正沉默間,忽聽蔣懷熊驚奇的咦了一聲。
眾人隨著他手指的方向看過去,只見數里外,密集火把晃動,像是金夏軍發現了一撥勤王義師,正在圍剿。
幾人還來不及心痛,又見一撥人,從黑夜里殺出,沖散了這支小股金夏軍,接應了被圍義師,往北退去。
見義師逃出生天,幾人齊齊長出一口氣。
白天里,這種情況已發生數次了。
從各地趕來的勤王隊伍自是想進城幫助守軍守城,可眼下東京被圍的水泄不通,經常有小股義師暈頭暈腦的撞進金夏大軍中。
憑白丟了性命。
由此,也看見被堵在外圍的無數支義師組織有多混亂
蔣懷熊下意識道“若楚王在就好了”
蔡、陳、杜三人默默無語蔣督帥盡說廢話,誰不知楚王在最好啊
畢竟義師來自天南地北,互不統屬,此刻最需要的便是一個將士中有極高威望之人振臂一呼,將各自為戰的大伙擰成一股繩。
眼下大齊,只有一人可勝任此事
酉時初,陳景安和蔡源并肩下了城墻。
路上,蔡源無意間嘆了一口氣。
今晚他一句話未講,陳景安不由搭話道“蔡尚書,可是憂心城防”
蔡源點點頭,卻又道“也不止此事。”
“哦那還有何事憂心”陳景安好奇道。
蔡源是一個感情內斂、甚少與人說心里話的人,但或許離家太久、也或許是因為近來精神壓力過大,這回罕見的講起了私事,“我那女兒哎,這一兩個月便要臨盆,卻趕上了此時動蕩。我不在,元章也不在上月老妻來信,言道小女不知怎地,至今孕吐未停。人瘦了一大圈,上回她娘去王府看望她,小女還哭了一鼻子呵呵”

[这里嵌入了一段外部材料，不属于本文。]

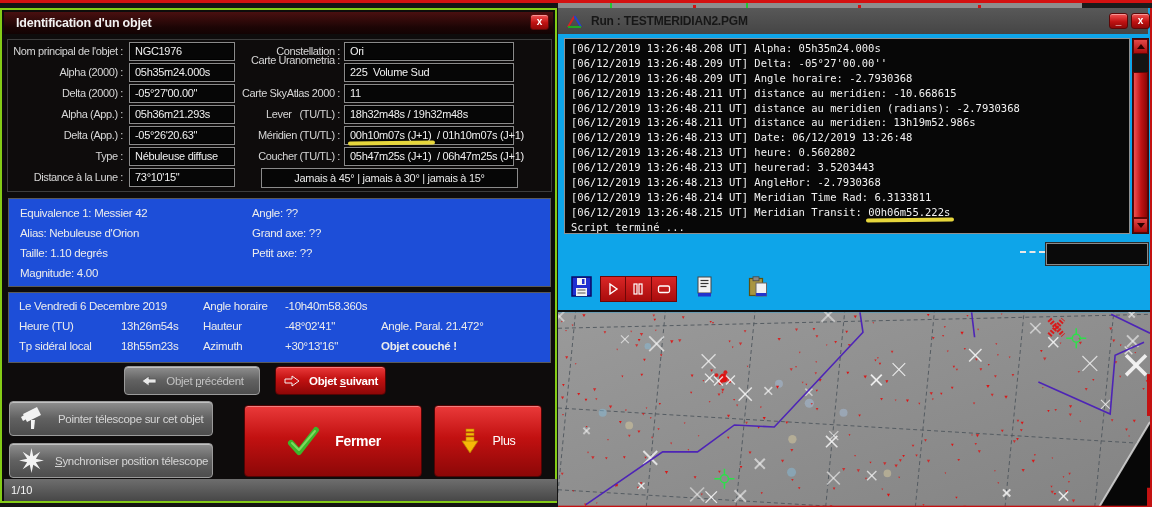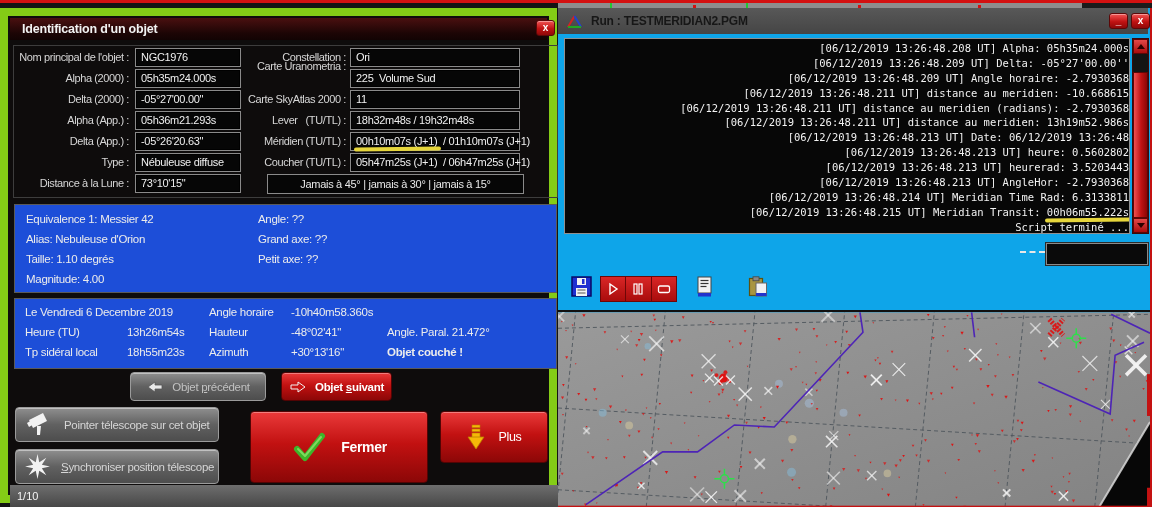--- a/index.html
+++ b/index.html
@@ -14,7 +14,7 @@
   #top-sliver .rdot{position:absolute;top:2px;width:3px;height:3px;background:#d31111;}
   #top-sliver .dark{position:absolute;top:0;right:0;width:70px;height:6px;background:#1b1b1b;}
   
-  #win-left{left:0;top:8px;width:557px;height:495px;background:#0e0c0c;border:8px solid #84cc16;}
+  #win-left{left:0;top:8px;width:557px;height:495px;background:#0e0c0c;border:2px solid #84cc16;}
   #lw-title{left:2px;top:2px;right:2px;height:22px;background:linear-gradient(#4a1010,#1c0505 70%,#120303);
     color:#f2f2f2;font-size:12.5px;font-weight:bold;line-height:22px;padding-left:12px;letter-spacing:-.2px;}
   .close-btn{width:19px;height:16px;border-radius:3px;border:1px solid #5c0808;

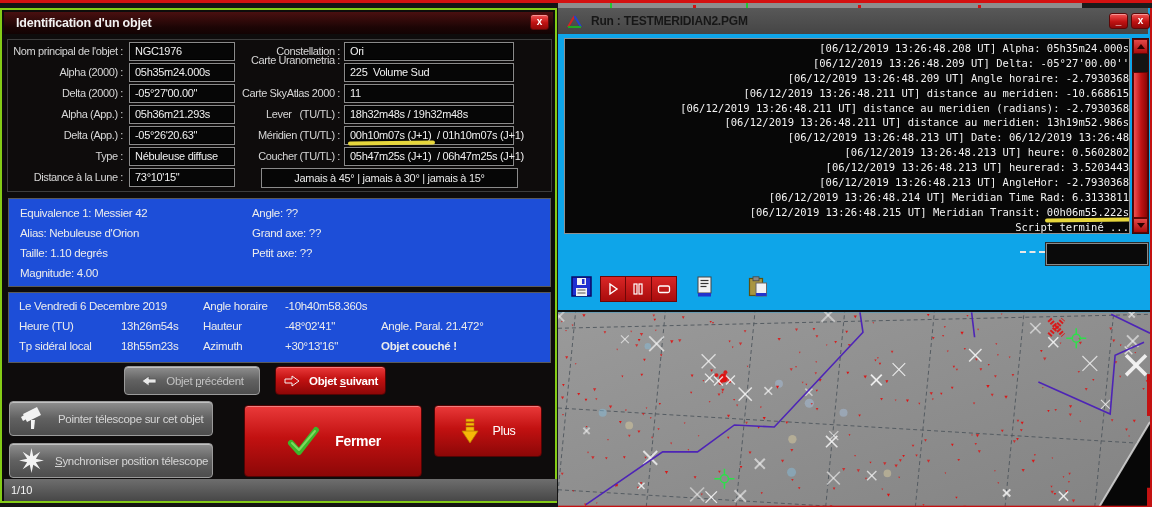--- a/index.html
+++ b/index.html
@@ -65,7 +65,7 @@
   #log-panel{left:6px;top:30px;width:566px;height:196px;background:#070707;border:1px solid #909090;
     font-family:"DejaVu Sans Mono","Liberation Mono",monospace;font-size:10.5px;line-height:14.9px;
     color:#f2f2f2;padding:2px 0 0 6px;white-space:pre;overflow:hidden;}
-  .log-line{height:14.9px;text-align:right;}
+  .log-line{height:14.9px;}
   #scrollbar{left:574px;top:30px;width:17px;height:196px;background:#141414;border:1px solid #3a0a0a;}
   .sb-btn{position:absolute;left:0;width:15px;height:15px;background:linear-gradient(#e34848,#a90c0c);
     border:1px solid #5c0606;display:flex;align-items:center;justify-content:center;}

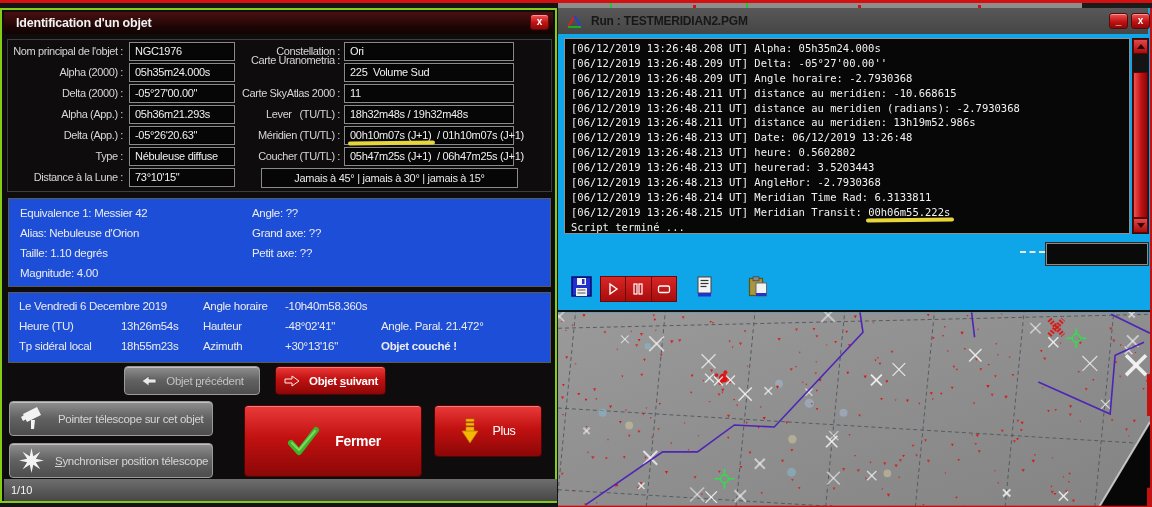--- a/index.html
+++ b/index.html
@@ -52,7 +52,7 @@
   #btn-point{left:7px;top:391px;width:204px;height:35px;justify-content:flex-start;padding-left:10px;gap:12px;}
   #btn-sync{left:7px;top:433px;width:204px;height:35px;justify-content:flex-start;padding-left:8px;gap:10px;}
   #btn-fermer{left:242px;top:395px;width:178px;height:72px;font-size:14px;font-weight:bold;gap:14px;}
-  #btn-plus{left:432px;top:395px;width:108px;height:52px;font-size:12.5px;gap:12px;}
+  #btn-plus{left:432px;top:395px;width:108px;height:72px;font-size:12.5px;gap:12px;}
   .u{text-decoration:underline;}
   #lw-status{left:2px;top:469px;width:553px;height:22px;background:linear-gradient(#6e6e6e,#474747);
     color:#f5f5f5;font-size:11px;line-height:22px;padding-left:7px;}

老蔡最后以刻意呵呵笑聲結尾,似乎是在掩飾心疼女兒的情緒。
蔡婳不知是不是因為身體原因,旁人身孕兩三個月后便差不多消退的孕吐,她卻至今未停。
幾個月里可把蔡婳折騰的不輕。
以前啊,老蔡盼了多少年,盼著女兒能誕下一子。
可幾個月來心知女兒每日辛苦,此刻又恰逢天下動蕩,蔡源的心態卻忽然豁達起來生不生兒子也不打緊了,只要他的婳兒能平安闖過此一遭,便好。
并肩走在一旁的陳景安聞言失笑,他實在不能將哭鼻子和那名惡名在外蔡家三娘聯想到一起。
卻還是寬慰道“蔡妃吉人天相,定然平安無事。”
時間前推半時辰。
秦鳳軍逃兵潑韓五,帶著百余名兄弟緊趕慢趕終于在今日黃昏來到了東京外圍。
他懷有一腔熱血不假,但到了東京左近卻又成了無頭蒼蠅。
東京城進不去,外圍亂糟糟的,到處是金夏軍的游哨。
潑韓五仗著一身勇武,力氣卻又無處使。
在城北十五里一座空無一人的村莊休息了一個多時辰,潑韓五帶著兄弟們往內線摸去。
想要尋機截殺游哨或巡弋小隊。
戌時末,潑韓五尚未找到目標,卻忽聽西邊殺聲四起。
趕過去后,卻見一名身穿八品知縣綠袍的銀須老者,帶有三四百廂軍、差役,正與一對西夏擒生軍交戰。